Los jugadores gritan cosas muy duras, pero yo era Ibra y el Milan era el Milan. Íbamos los primeros en la liga. Había otro tipo de razones de por medio, nada que ver con lo deportivo. Vieron una oportunidad de castigarnos. Eso es lo que creo. La sanción fue de tres meses. Parecía que aquella estupidez iba a costarnos el scudetto. El club hizo todo lo que pudo por salvar la situación. Se nos ocurrió una explicación: había jurado contra mí mismo. Teníamos que contraatacar.
«Estaba enfadado por sus errores en el terreno de juego. Hablaba consigo mismo.»
La verdad es que fue una tontería, lo siento. Por otro lado, la sanción era increíblemente dura. Decir «vaffanculo» fue una tontería por mi parte, pero no era nada. Como palabra malsonante ni siquiera es muy fuerte. He oído insultos mucho peores. Aun así, las cosas fueron como fueron. Tuve que aguantarme y aceptar las burlas y reprimendas. Me concedieron un premio estúpido en un canal de televisión, el Tapiro d’Oro (el tapir de oro). Así son las cosas. Te elevan y te derriban. Estaba acostumbrado.
Mientras tanto, el Nápoles se había situado en el segundo puesto de la clasificación por delante del Inter. El Nápoles había vivido sus días de gloria en los años ochenta, cuando Maradona jugó en ese equipo, pero en las últimas épocas había tenido todo tipo de dificultades y acababan de volver a ponerse en forma.

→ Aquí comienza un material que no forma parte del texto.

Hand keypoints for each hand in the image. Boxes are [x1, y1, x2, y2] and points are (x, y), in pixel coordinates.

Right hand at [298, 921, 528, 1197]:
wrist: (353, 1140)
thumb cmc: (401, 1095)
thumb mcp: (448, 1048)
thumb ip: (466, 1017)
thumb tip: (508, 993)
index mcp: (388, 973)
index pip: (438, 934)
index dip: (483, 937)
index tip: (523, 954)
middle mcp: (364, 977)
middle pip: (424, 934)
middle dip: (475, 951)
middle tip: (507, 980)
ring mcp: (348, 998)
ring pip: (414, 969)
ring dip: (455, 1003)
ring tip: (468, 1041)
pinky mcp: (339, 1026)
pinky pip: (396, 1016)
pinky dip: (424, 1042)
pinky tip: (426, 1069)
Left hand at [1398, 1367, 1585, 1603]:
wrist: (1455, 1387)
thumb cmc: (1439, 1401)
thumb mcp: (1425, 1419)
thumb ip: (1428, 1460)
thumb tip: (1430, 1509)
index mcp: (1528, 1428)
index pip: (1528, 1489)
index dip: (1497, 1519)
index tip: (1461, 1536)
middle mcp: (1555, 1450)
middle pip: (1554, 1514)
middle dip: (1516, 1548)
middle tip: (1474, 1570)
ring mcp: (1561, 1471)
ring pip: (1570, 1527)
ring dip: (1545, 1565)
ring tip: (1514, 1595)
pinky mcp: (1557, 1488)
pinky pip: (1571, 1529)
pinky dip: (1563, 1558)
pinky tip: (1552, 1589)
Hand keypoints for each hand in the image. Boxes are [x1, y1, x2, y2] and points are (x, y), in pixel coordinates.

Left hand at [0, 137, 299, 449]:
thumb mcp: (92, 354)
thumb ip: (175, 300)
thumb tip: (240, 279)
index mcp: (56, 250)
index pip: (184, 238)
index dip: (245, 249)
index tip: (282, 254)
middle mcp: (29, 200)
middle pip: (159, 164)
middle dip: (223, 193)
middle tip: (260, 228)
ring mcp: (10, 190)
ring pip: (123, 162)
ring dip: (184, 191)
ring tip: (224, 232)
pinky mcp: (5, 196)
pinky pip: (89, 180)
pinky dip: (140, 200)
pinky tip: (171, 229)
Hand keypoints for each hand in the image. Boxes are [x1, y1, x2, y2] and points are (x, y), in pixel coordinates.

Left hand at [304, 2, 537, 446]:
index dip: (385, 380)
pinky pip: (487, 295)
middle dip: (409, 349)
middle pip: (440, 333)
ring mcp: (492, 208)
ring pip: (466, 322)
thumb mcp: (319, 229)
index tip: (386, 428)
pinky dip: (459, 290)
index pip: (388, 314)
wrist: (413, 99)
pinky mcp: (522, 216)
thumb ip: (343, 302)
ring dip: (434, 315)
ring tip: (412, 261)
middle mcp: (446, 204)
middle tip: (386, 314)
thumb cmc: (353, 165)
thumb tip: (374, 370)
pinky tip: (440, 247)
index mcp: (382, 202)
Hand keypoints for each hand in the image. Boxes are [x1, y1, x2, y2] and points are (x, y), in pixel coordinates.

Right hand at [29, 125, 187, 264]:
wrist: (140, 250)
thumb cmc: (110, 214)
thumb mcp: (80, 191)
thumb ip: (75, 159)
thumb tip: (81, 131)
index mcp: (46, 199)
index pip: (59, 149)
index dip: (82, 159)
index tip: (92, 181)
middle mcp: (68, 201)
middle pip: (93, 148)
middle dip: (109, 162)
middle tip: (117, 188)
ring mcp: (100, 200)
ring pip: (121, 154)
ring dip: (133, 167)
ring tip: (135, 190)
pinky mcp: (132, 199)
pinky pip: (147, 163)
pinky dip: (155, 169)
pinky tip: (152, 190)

Le llevábamos tres puntos de diferencia, pero quedaban seis partidos; y yo estaba sancionado para tres de ellos. Aquello fue una faena, pero me permitió descansar y pensar en mi vida. Empecé a trabajar en este libro. Me obligó a recordar cosas y me di cuenta de que no siempre había sido un tipo agradable. No siempre había dicho las palabras adecuadas, aunque, por supuesto, asumo toda la responsabilidad. No voy a culpar a nadie.
Aun así, hay un montón de gente que me aprecia, jóvenes a los que riñen por no ser como todo el mundo, aunque, a veces, es necesario reñirlos. Creo en la disciplina. Lo que me molesta son todos esos entrenadores que jamás han luchado para llegar a lo más alto por sí mismos y, sin embargo, están tan seguros: «Esto es lo que vamos a hacer, no hay otra forma de hacerlo». Es tan intolerante. Tan estúpido.
Hay miles de caminos que seguir. El que parece algo diferente e incómodo suele ser el mejor. Odio que se menosprecie a la gente que destaca. Si no hubiera sido diferente, ahora no estaría donde estoy. No es que esté insinuando que hay que ser como yo, en absoluto. Lo que quiero decir es que hay que seguir el camino propio, sea el que sea. No debería haber peticiones absurdas ni debería hacérsele el vacío a nadie solamente porque no es como los demás.
Aun así, hay que reconocer que no merece la pena perder el scudetto que has prometido a tu club solo porque se tenga un temperamento horrible.